引用本文:

╔══

第10章 邪気復聚『瘟疫論』より

これまでのあらすじ

前回の下後脈浮、下後脈復沈の章では、攻下した後の脈・症状・治法について3つのパターンを挙げて病伝解説されていました。
瘟疫の本質は熱邪であり、その邪の起点は膜原(経と胃腑の間)にあるため、陽明腑に移行した熱邪処理を見据えた病伝を把握しておくことは必須条項だからです。

さて、今回の第10章「邪気復聚」ではまた違ったケースを紹介されています。邪気が復た聚まることで再熱するケースについて述べているのですが、このケースと労復との鑑別の必要性について説く章であります。

(写真・文章ともに四庫醫學叢書『瘟疫論』上海古籍出版社 より引用させていただきました。)

邪氣復聚

邪氣復聚
裏証を下して後、脉浮ならず、煩渇減じ、身熱退き、四五日を越えて、復た発熱する者はこれ、飲食勞復に関るに非ず。乃ち膜原尚(なお)餘邪の隠匿するに有るに因りて復発する。
これ必然の理。
知らざる者は、毎毎 病人に於いて咎に帰する。誤り也。
宜しく再び之を下すべし。即ち愈える。
但し、當に少しく與う。慎みて剤を過すること勿れ、邪氣微なるを以て也。

飲食労復とは簡単にいうと病み上がり時の不養生によって病症が再発することを言います。(※文末に詳述)
これを労働による再発を労復、飲食不節による再発を食復と言います。

通常の病後であれば不養生による労復のケースが多いのですが、
瘟疫では飲食労復ではなく、残存する余邪のために再発熱するケースが多い…とこのように警告しています。
そのため余邪再熱に対して、油断無きよう…且つ慎重に微調整しながら駆邪せよとの心得が書かれています。

第8章【下後脈浮】第9章【下後脈復沈】≪ 第10章【邪氣復聚】≫ 第11章【下後身反熱】

 

※『諸病源候論』では労復について以下の記載がある。

傷寒労復候
「傷寒病新瘥、津液未復、血氣尚虚、若労働早。更復成病、故労復也。若言語思慮則労神、梳頭澡洗則労力。労則生熱、熱氣乗虚還入経路、故復病也。其脈緊者、宜下之。」傷寒病後食復候
「傷寒病新瘥、及大病之後、脾胃尚虚、穀氣未復、若食猪肉、腸血、肥魚及油膩物、必大下利、医所不能治也、必至於死、若食餅粢、黍、飴餔、炙鱠、棗、栗諸果脯物、及牢強難消之物、胃氣虚弱、不能消化、必更結熱。適以薬下之、則胃虚冷、大利難禁。不下之必死、下之亦危、皆難救也。大病之後、多坐此死、不可不慎護也。
夫病之新瘥後、但得食糜粥、寧少食令饑、慎勿飽、不得他有所食、雖思之勿與、引日転久、可漸食羊肉糜若羹、慎不可食猪狗等肉。」

熱病労復候、
「夫熱病新瘥、津液未復、血氣尚虚、因労動早、労則生熱、熱氣乗虚、還入経路、故復病也。」

労働・労倦や飲食の他にも、性行為=房事による復病がある。
『傷寒論』でも陰陽易としてその病症と治法について解説されている。

╚══

データ抜粋:
╔══

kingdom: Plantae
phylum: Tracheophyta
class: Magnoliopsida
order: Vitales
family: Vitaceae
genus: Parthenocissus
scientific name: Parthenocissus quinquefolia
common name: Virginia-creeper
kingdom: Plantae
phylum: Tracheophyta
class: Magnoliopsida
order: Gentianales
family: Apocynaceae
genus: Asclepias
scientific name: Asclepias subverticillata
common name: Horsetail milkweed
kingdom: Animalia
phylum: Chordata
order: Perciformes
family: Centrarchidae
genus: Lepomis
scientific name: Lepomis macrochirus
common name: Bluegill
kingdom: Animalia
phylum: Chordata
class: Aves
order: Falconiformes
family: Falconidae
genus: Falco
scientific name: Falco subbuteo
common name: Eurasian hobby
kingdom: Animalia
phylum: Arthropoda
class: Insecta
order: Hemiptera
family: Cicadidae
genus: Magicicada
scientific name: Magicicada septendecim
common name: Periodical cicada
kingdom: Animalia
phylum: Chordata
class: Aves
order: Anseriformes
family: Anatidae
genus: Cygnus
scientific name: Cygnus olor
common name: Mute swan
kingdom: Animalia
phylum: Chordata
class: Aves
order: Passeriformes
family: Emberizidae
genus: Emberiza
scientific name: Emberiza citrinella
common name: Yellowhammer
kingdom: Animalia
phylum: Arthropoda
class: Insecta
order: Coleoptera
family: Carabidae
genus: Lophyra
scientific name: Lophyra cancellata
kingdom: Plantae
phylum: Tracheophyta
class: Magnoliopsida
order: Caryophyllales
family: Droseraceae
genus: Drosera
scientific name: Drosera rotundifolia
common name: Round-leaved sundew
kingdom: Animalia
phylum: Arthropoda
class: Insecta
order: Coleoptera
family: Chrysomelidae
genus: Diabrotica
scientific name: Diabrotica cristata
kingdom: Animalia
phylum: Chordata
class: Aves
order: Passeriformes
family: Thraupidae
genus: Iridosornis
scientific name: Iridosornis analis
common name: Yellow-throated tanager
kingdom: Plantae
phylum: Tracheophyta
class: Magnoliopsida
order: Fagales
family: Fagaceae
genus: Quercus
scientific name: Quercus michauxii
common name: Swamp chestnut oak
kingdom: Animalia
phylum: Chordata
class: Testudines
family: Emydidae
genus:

╚══

練習問題:
1. 引用本文の記述から、次の問いに答えてください。
(a) 瘟疫の邪の起点はどこにあるとされているか。
(b) 労働による再発は何と呼ばれるか。
(c) 『諸病源候論』の傷寒労復候では、脈が緊の者に対してどうするのがよいとされているか。
2. 引用本文の「前回の下後脈浮、下後脈復沈の」から「性について説く章であります。」までの部分を、「攻下」を「瀉下」に置き換えて書き直してください。
データは使用しません。

問題の解答:
1.
(a) 膜原(経と胃腑の間)
(b) 労復
(c) これを下すのがよい(「宜下之」)。

2.
前回の下後脈浮、下後脈復沈の章では、瀉下した後の脈・症状・治法について3つのパターンを挙げて病伝解説されていました。
瘟疫の本質は熱邪であり、その邪の起点は膜原(経と胃腑の間)にあるため、陽明腑に移行した熱邪処理を見据えた病伝を把握しておくことは必須条項だからです。

さて、今回の第10章「邪気復聚」ではまた違ったケースを紹介されています。邪気が復た聚まることで再熱するケースについて述べているのですが、このケースと労復との鑑別の必要性について説く章であります。